But how can we, the more environmentally conscious and scared stiff of the concept, grapple with politicians’ mealy-mouthing and incompetence, and fight back?
Practise what you preach at the very least, and get directly involved in the system, according to Cllr Johnson. He says, “I think it is important for people to think about who they are and how they can help their local community first, by volunteering and campaigning for example.
“Political parties are an important part of change, but don’t get into politics if you don’t want to help people. That’s what we want in the Green Party.”
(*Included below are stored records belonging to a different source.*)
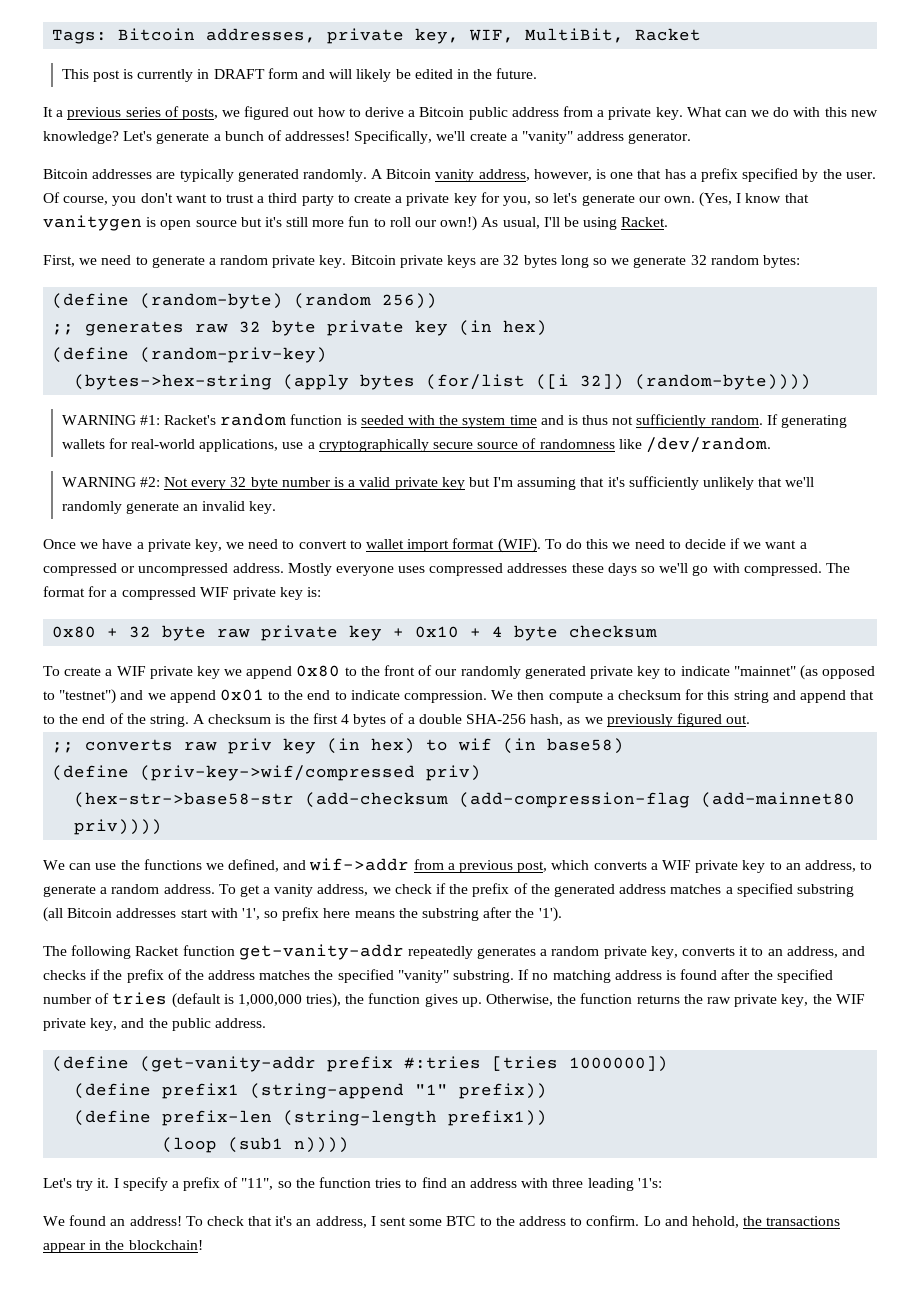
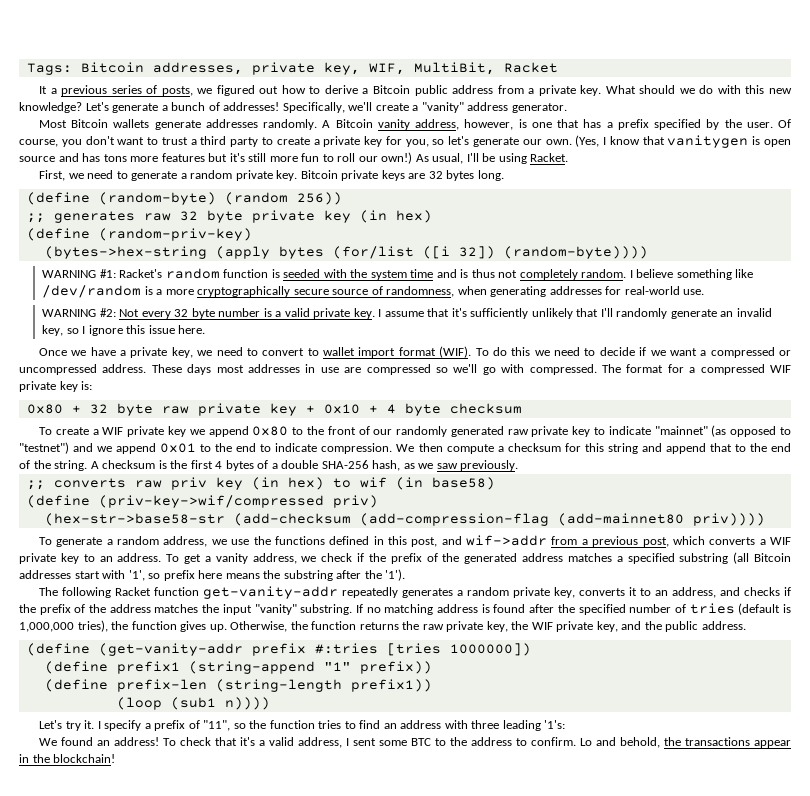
[61,68,538,82] // This post is currently in DRAFT form and will likely be edited in the future. -> (558, 67) none
[724,110,747,117] can -> [639,85,676,94] should
[43,169,299,182] Bitcoin addresses are typically generated -> [38,119,258,130] Most Bitcoin wallets generate addresses
(237, 223) none -> [58,153,205,162] and has tons more features
[560,255,800,268] long so we generate 32 random bytes: -> [477,170,504,181] long.
[636,414,848,428] [61,437,771,453] sufficiently random. If generating wallets for real-world applications, use a cryptographically secure source of randomness like /dev/random. -> [519,269,754,280] [42,285,705,298] completely random. I believe something like /dev/random is a more cryptographically secure source of randomness, when generating addresses for real-world use.
[441,477,577,490] key but I'm assuming -> [353,308,424,319] key. I assume
[785,477,815,487] we'll -> [600,308,613,317] I'll
[249,501,277,514] key. -> [42,325,206,336] key, so I ignore this issue here.
[287,563,637,576] Mostly everyone uses compressed addresses these days -> [151,364,431,375] These days most addresses in use are compressed
(586, 672) none -> [507,429,529,435] raw
[606,713,751,727] previously figured out. -> [436,460,519,471] saw previously.
[43,859,280,872] We can use the functions we defined, -> [38,536,438,547] To generate a random address, we use the functions defined in this post,
[804,860,873,872] [43,884,160,897] address, to generate a random -> (113, 559) none
[337,969,394,983] specified -> [222,604,252,615] input
[296,1219,312,1226] an -> [258,737,294,746] a valid
[691,1216,739,1228] hehold, -> [619,737,660,748] behold,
An overdue flogging for logging
Punching Up gave political springwatch a go, and dear god we spotted some shockers
Let’s be clear, deforestation is no joke, but humour is a coping mechanism if nothing else. From a party which displays an oak tree as its logo, ten years of Tory rule has planted a seed of irony as well as doubt, to say the least.
According to Global Forest Watch, in 2010, the UK had 3.5m hectares of natural forest, extending over 20% of its land area. In 2021, it lost 5,250 hectares of natural forest. Forest coverage has decreased by 14% since 2001.
A more precise measurement of carelessness and incompetence? Take HS2. According to The Woodland Trust, the planned Phase 2b line between Crewe and Manchester, on track to finish between 2040 and 2045, will put 18 of the UK’s ancient woodlands under direct threat of destruction as well as 14 veteran trees.
Take to the streets of Plymouth for an even more recent example, where a total of 110 trees were felled as part of the ‘£12.7m regeneration project’, before an injunction halted the work, leaving just 16 trees standing.
Plymouth City Council agreed to conduct an independent review of decision-making that led to the night-time felling of trees.
In this case, the local government clearly saw the writing was on the wall, as council leader Richard Bingley resigned ahead of a vote of no confidence.